A pesquisa precedente mostrou que as mudanças no tempo podem afectar a saúde de povos vulneráveis - por exemplo, as ondas de calor e os períodos frios foram mostrados à doença do aumento e conduzem mesmo à morte nos povos das vizinhanças a renda baixa. O estudo novo, conduzido por pesquisadores em Université Laval e em Université de Sherbrooke em Quebeque, Canadá, revela o impacto das mudanças na temperatura e na pressão de ar em pacientes da parada cardíaca.

“Nós sabemos que os doutores levam em conta raramente a previsão de tempo ao tratar ou ao fazer recomendações aos pacientes da parada cardíaca,” disse o prof. Pierre Gosselin, autor principal do estudo de Universitié Laval em Canadá. “Assim com as diferenças extremas na temperatura devido às alterações climáticas, nós quisemos mostrar como o tempo se está transformando um factor mais relevante. Nosso estudo mostra que a exposição ao tempo frio ou de alta pressão poderia provocar os eventos que conduzem à hospitalização ou à morte em pacientes da parada cardíaca.”

Tratar pacientes da parada cardíaca é caro: de acordo com o la Santé do sur do d'Information de Institut Canadien, os povos sobre 65 esclareceram 78 por cento dos pacientes com os custos os mais caros da hospitalização por um diagnóstico entre 2011 e 2012 em Canadá. Destes, o custo da parada cardíaca classificou terceiro e foi calculado em CAN$276 milhão.

No estudo novo, a equipe avaliou 112.793 povos envelhecidos 65 anos e mais velhos que tinha sido diagnosticado com parada cardíaca em Quebeque entre 2001 e 2011. Os pacientes com parada cardíaca foram identificados na base de dados de sistema de vigilância integrada Quebeque (QICDSS) da doença crónica usando a classificação internacional das doenças (ICD).

Os participantes foram seguidos para uma média de 635 dias. Durante este tempo, os pesquisadores mediram a temperatura média, a humidade relativa, a pressão atmosférica e os poluentes de ar no ambiente circunvizinho e estudaram os dados para ver se havia uma associação.

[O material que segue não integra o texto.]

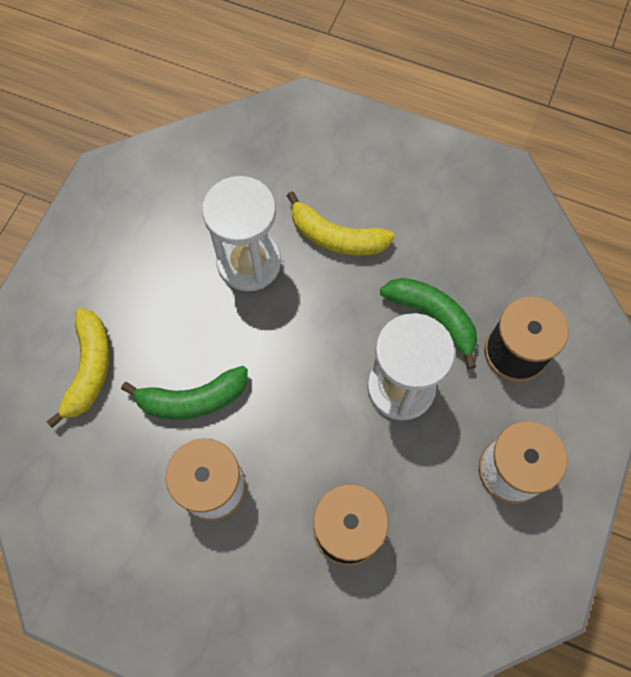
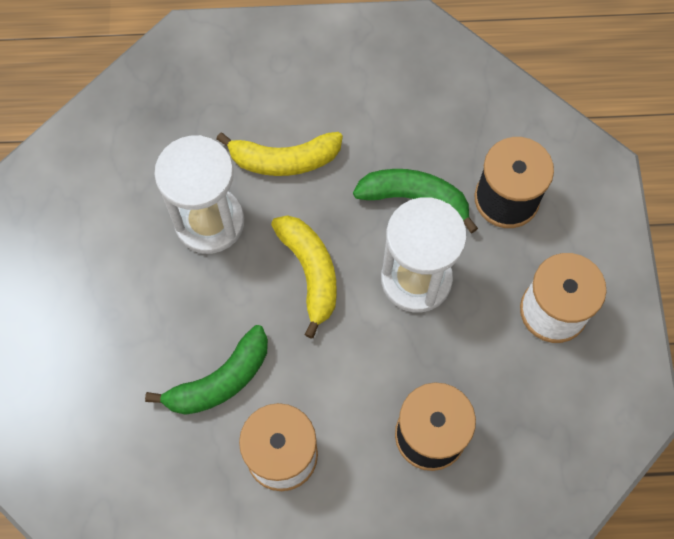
camera: 25 degrees left, 0 degrees up
yellow banana [47,308,110,428] -> yellow banana moved to [271,215,337,339]

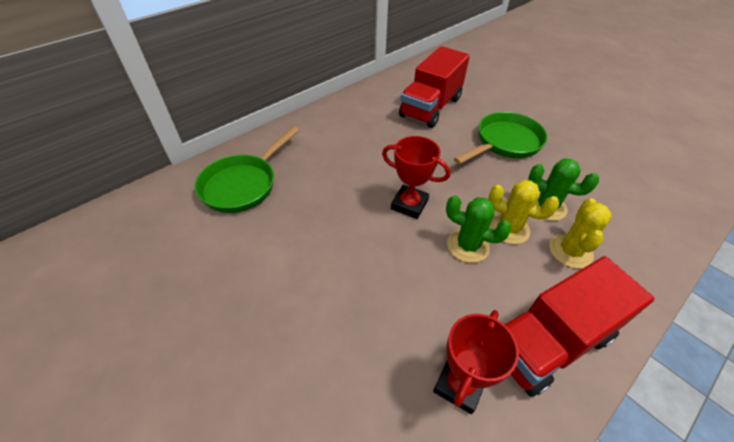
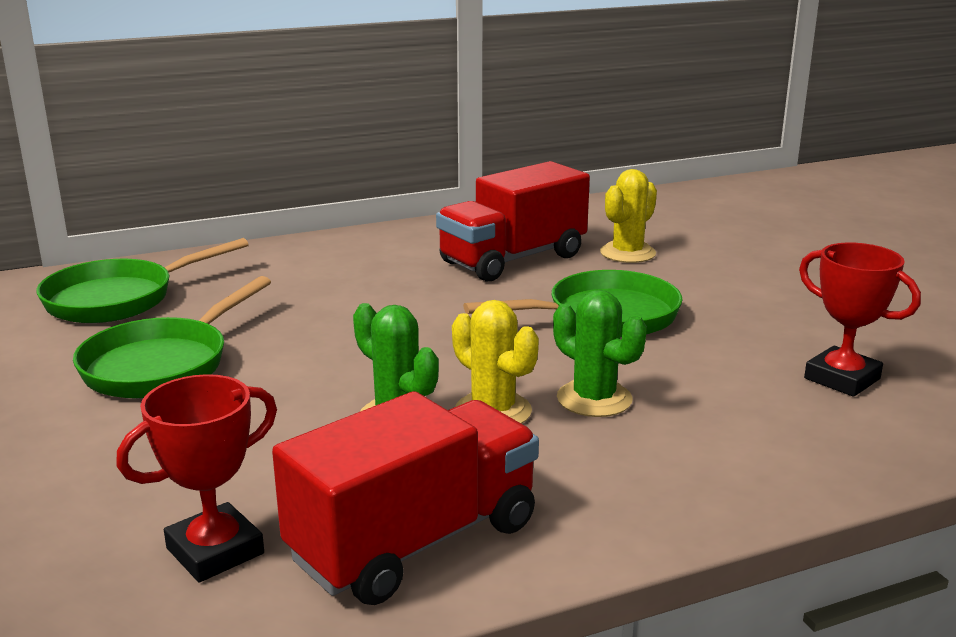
camera: 20 degrees right, 25 degrees down
red trophy [382,136,451,219] -> red trophy moved to [799,243,921,397]
red truck [504,256,654,397] -> red truck turned 150 degrees clockwise [272,391,539,605]
yellow cactus [549,198,612,268] -> yellow cactus moved to [600,169,657,263]
none -> green pan [73,276,271,399]

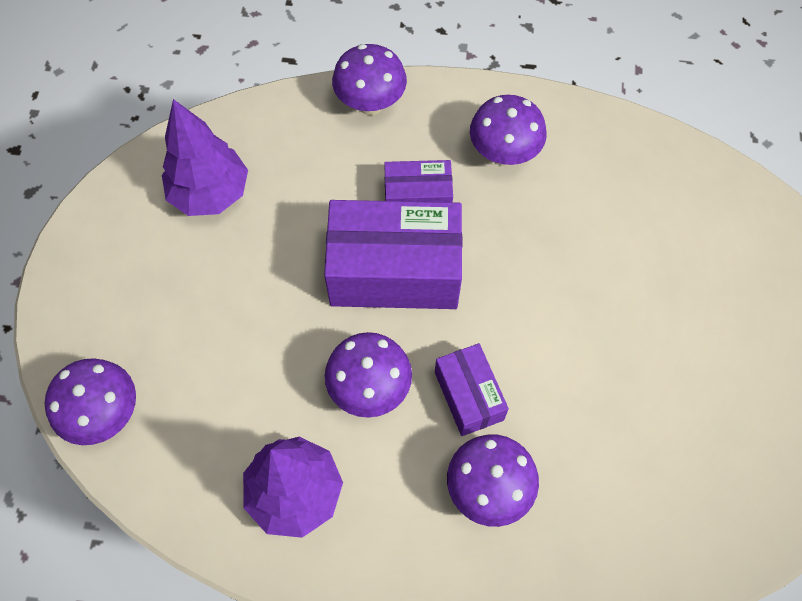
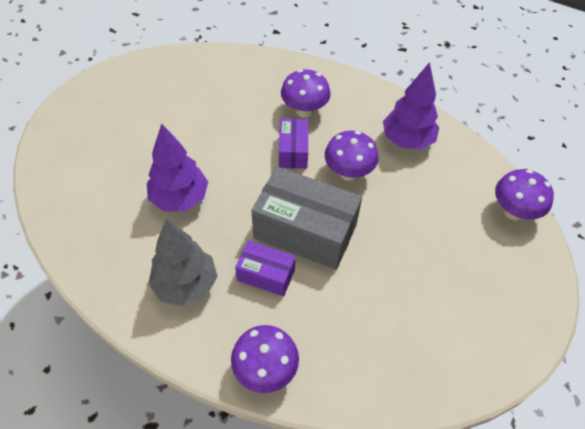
camera: 160 degrees left, 10 degrees down
purple tree [162,99,248,216] -> purple tree moved to [147,123,208,212]
purple box [324,200,463,309] -> grey box [251,167,362,270]
purple mushroom [470,95,547,166] -> grey tree [148,219,218,307]

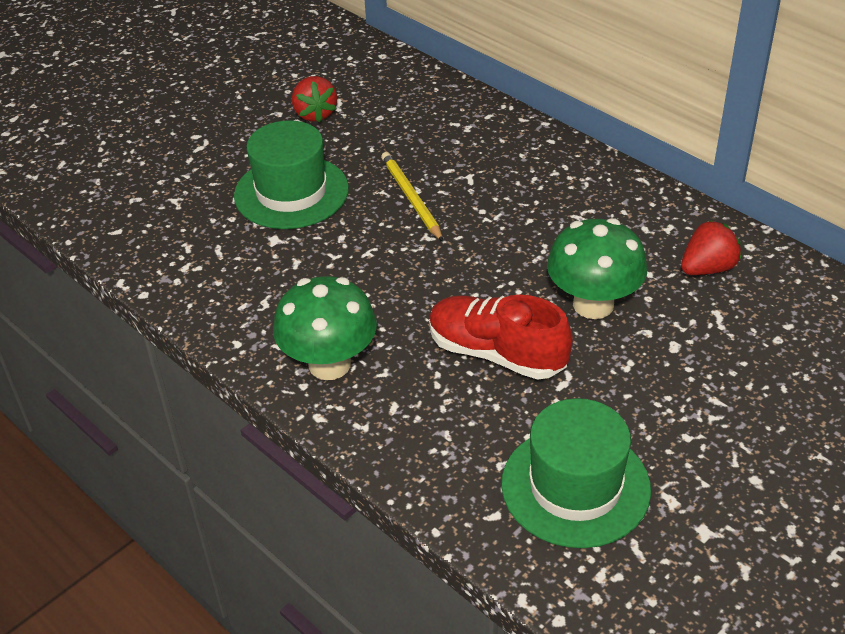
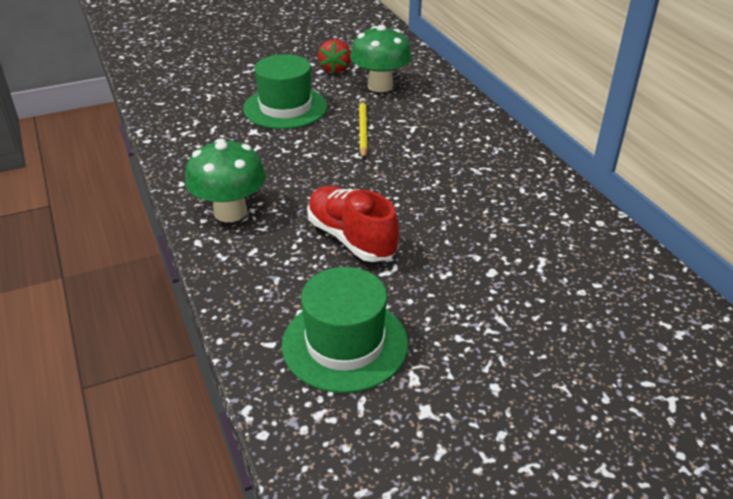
camera: 20 degrees right, 5 degrees down
green mushroom [547,218,648,319] -> green mushroom moved to [350,25,412,92]
red strawberry [681,220,741,275] -> none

Os resultados mostraram um risco mais alto de hospitalização ou de morte no período do inverno do ano (outubro até abril) comparado ao período do verão (maio até setembro).

Os pesquisadores observaram que o risco para experimentar a hospitalização ou a morte da causa da parada cardíaca estêve aumentado de 0,7 por cento para cada diminuição 1°C na temperatura média dos sete dias precedentes. Igualmente encontraram que o risco de incidente da parada cardíaca aumentou por 4,5 por cento para cada aumento de 1 kPa na pressão atmosférica.

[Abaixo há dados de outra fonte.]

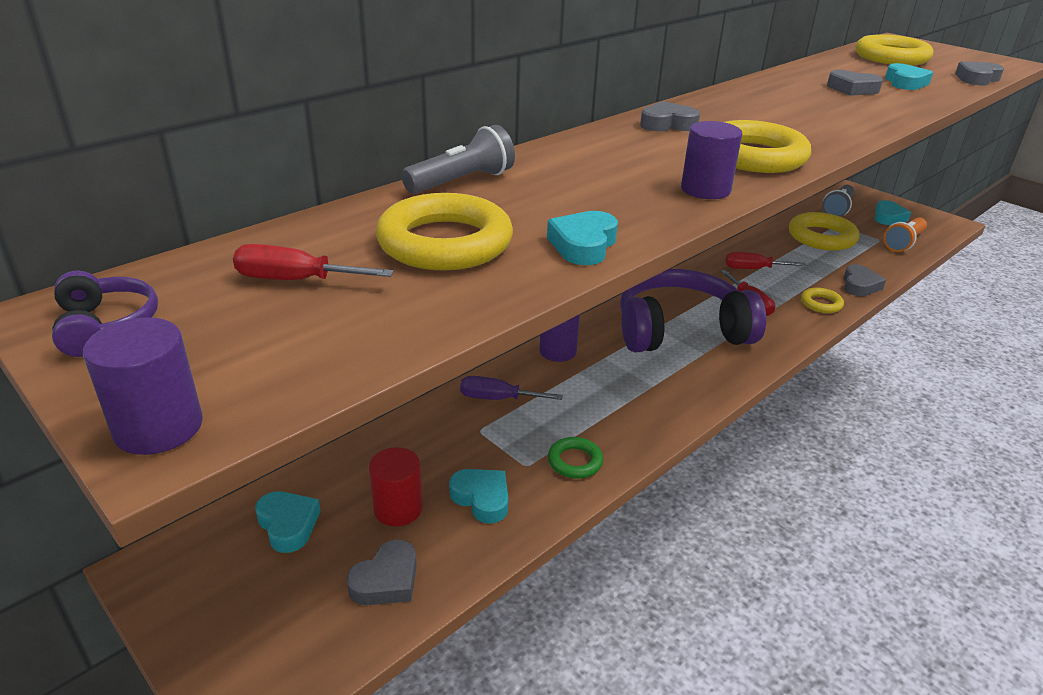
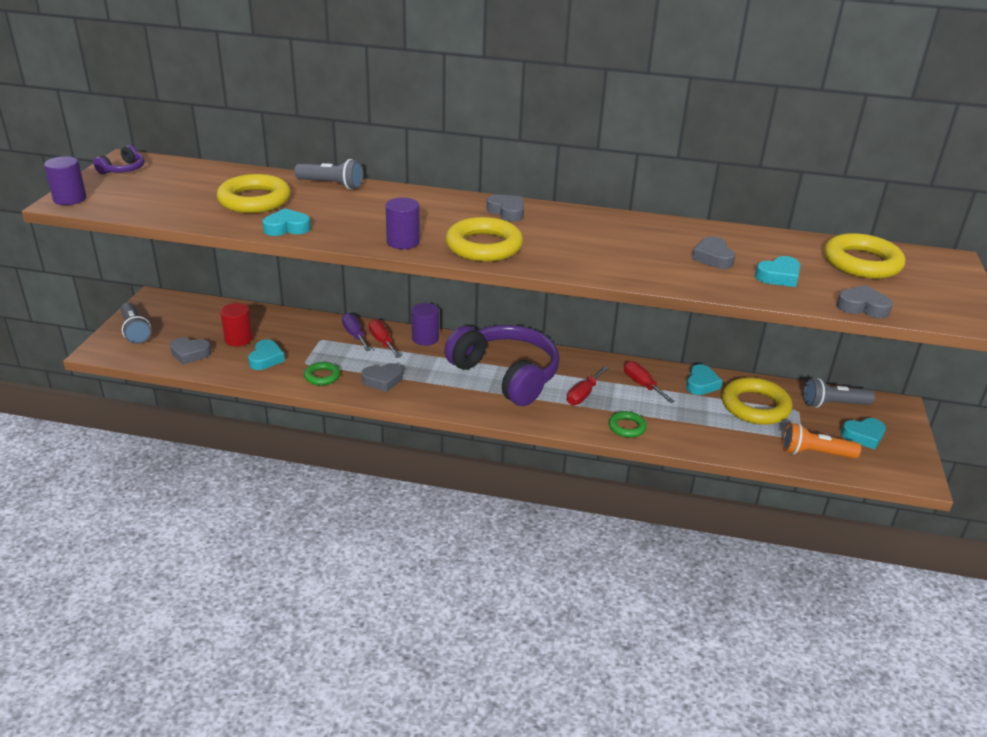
camera: 55 degrees right, 0 degrees up
red screwdriver [233,244,394,280] -> red screwdriver moved to [369,319,401,358]
turquoise heart [255,491,321,553] -> turquoise heart moved to [686,364,723,395]
yellow ring [801,288,844,313] -> green ring [609,411,647,438]
grey heart [843,264,886,296] -> grey heart moved to [361,363,403,392]
none -> grey flashlight [121,303,152,344]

Ou seja uma gota de 10°C na temperatura média sobre sete dias, que é comum em diversos países devido às variações sazonais, é associada com um risco aumentado na hospitalização ou na morte da parada cardíaca de aproximadamente 7 por cento nos povos envelhecidos sobre 65 diagnosticados com a doença.

Durante o período da continuação, 21.157 eventos da parada cardíaca ocorreram, representando 18,7 por cento dos povos estudados. No total, 18.309 povos foram hospitalizados e 4.297 morreram. Em alguns casos, a hospitalização e a morte ocorreram o mesmo dia. Os pesquisadores calcularam este a 0,03 por cento dos pacientes que experimentam um incidente pelo dia, que estende a aproximadamente 1500 hospitalizações ou mortes durante um período de 10 anos, ou 150 eventos pelo ano.

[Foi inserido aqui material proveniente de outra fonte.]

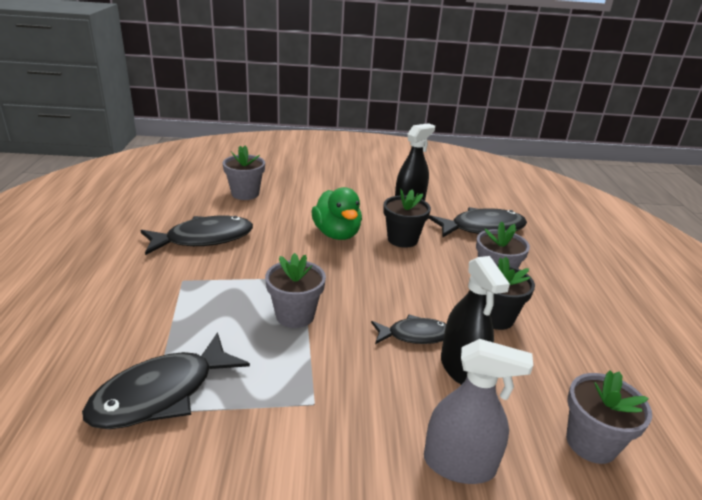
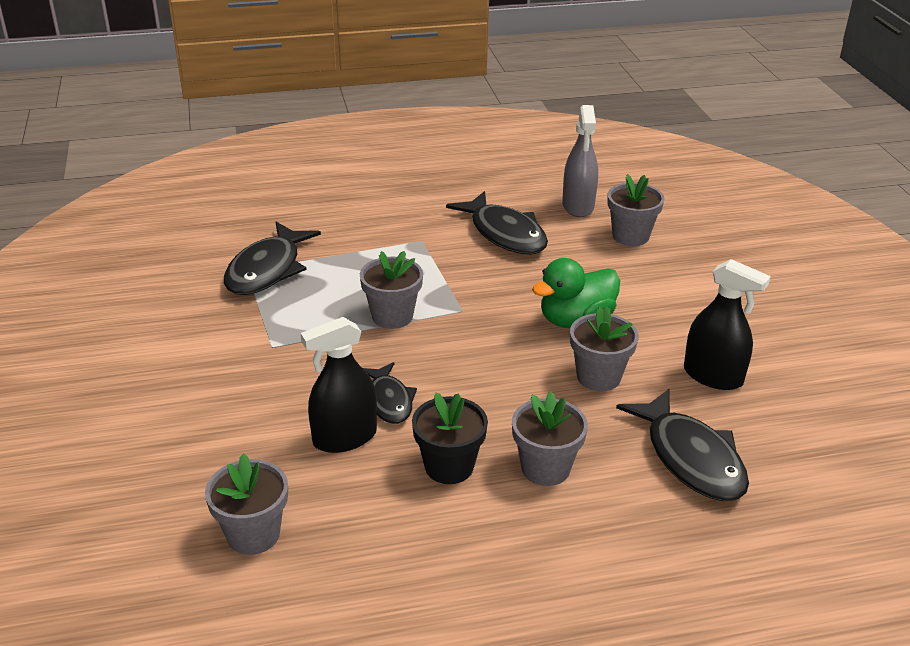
camera: 80 degrees right, 5 degrees up
black fish [82,332,250,429] -> black fish turned 105 degrees counterclockwise [224,222,321,295]
black flower pot [383,189,431,248] -> grey flower pot [570,307,638,391]
grey spray bottle [424,339,533,484] -> grey spray bottle moved to [562,105,598,217]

O prof. Gosselin e equipe sugere que as pessoas idosas com parada cardíaca sejam dadas o apoio e o acesso às medidas preventivas, especialmente desde que a parada cardíaca de controlo é cara para a sociedade. Comentou: “Nosso estudo sugere que a exposição ao tempo frio ou de alta pressão poderia provocar os eventos que conduzem à hospitalização ou à morte em pacientes da parada cardíaca. Isto significa que devem evitar a exposição ao tempo da névoa e da baixa nuvem no inverno enquanto acompanham frequentemente os sistemas de alta pressão.”